Debate sobre a cultura do cancelamento na sociedade contemporânea
Enviada em 03/11/2020
A música “Cálice”, de Chico Buarque, narra a ausência de liberdade de expressão durante a ditadura militar brasileira. Ao se focar no momento atual, essa cultura, legitimada pela Constituição de 1988, é contestada nos diversos âmbitos. Sob esse viés, quando a cultura do cancelamento propaga-se contra minorias, torna-se um processo retrógrado, diante da Constituição. Ora, uma atmosfera de desleixo e, por tabela, omissão que apadrinha o futuro.

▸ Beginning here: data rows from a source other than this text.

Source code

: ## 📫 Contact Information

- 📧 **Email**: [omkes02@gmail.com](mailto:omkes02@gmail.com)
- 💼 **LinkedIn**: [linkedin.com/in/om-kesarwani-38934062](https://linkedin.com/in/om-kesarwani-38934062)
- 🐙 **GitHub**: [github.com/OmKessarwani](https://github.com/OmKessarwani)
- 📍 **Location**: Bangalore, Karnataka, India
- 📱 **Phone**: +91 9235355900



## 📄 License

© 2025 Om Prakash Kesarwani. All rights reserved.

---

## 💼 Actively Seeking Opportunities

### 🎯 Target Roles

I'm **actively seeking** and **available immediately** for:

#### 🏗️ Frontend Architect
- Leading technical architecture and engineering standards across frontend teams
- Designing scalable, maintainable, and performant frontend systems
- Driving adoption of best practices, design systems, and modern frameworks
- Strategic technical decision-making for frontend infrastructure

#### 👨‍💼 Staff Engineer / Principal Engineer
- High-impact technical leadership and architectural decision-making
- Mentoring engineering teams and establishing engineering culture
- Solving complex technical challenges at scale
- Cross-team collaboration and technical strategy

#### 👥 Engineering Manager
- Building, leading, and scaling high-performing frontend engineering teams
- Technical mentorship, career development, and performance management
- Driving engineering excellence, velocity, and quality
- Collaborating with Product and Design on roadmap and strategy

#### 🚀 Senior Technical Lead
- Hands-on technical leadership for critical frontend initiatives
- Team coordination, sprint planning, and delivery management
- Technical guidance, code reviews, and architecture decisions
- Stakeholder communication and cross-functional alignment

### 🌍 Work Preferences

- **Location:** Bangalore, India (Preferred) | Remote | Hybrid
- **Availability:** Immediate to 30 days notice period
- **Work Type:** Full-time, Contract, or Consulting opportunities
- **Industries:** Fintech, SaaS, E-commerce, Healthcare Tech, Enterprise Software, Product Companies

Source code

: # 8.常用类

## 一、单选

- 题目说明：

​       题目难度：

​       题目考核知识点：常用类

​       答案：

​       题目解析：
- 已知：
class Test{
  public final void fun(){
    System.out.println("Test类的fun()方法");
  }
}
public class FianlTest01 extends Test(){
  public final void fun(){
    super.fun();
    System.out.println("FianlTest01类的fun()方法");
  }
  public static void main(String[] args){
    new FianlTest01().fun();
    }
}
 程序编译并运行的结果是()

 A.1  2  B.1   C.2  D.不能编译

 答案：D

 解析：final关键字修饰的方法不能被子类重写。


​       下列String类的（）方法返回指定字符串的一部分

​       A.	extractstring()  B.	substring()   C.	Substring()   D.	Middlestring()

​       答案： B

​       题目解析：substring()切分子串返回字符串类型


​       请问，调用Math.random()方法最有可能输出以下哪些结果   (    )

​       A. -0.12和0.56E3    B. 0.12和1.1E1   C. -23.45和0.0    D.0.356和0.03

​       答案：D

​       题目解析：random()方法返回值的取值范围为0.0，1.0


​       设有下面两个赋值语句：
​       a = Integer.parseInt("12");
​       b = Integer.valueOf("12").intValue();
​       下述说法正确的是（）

Essa mazela deriva, em especial, da ação apática da coletividade nessa área. De acordo com o G1, o cantor Gustavo de MPB, foi acusado de cometer um estupro, em uma publicação do facebook. De forma adversa, tal ocorrido era apenas uma fake news, com isso o artista padeceu com a cultura do cancelamento, perdeu seguidores e, sobretudo, patrocinadores, isto é, a publicação de alguma opinião errada pode acabar excluindo esses indivíduos que penam com o cancelamento. Logo, mostra-se uma sociedade ineficiente nessas conjunturas.
Por sua vez, outro vetor é o papel passivo das escolas nessa temática. Na ótica da filósofa Hanna Arendt, que desenvolveu o conceito conhecido como banalidade do mal, o qual afirma que as atitudes cruéis são parte do cotidiano moderno e tornam as relações sociais cada vez mais caóticas. Nessa perspectiva, é substancial um olhar mais atento dos colégios nessa esfera, uma vez que alguns alunos brasileiros manifestam, nas redes sociais, a cultura de hostilidade definida por Arendt, na qual motiva os casos de ataques a esses indivíduos como ocorreu com a cantora Anitta. Dessa forma, enquanto, a banalidade for a regra, a paz será exceção.
Infere-se, portanto, que nessa problemática o olhar coletivo deve abdicar das atitudes de julgamento que causam transtornos, por meio de uma maior ação de empatia e, por extensão, respeito ao próximo, a fim de barrar o percusso de todo o caos. Ademais, o âmbito educacional precisa promover um ensinamento e conscientização dos alunos ao modo de usar as mídias,por intermédio de palestras e, sobretudo, debates entre professores e alunos sobre tal temática, com o fito de fomentar a consciência coletiva. Assim, para que a música “Cálice” não seja uma realidade brasileira.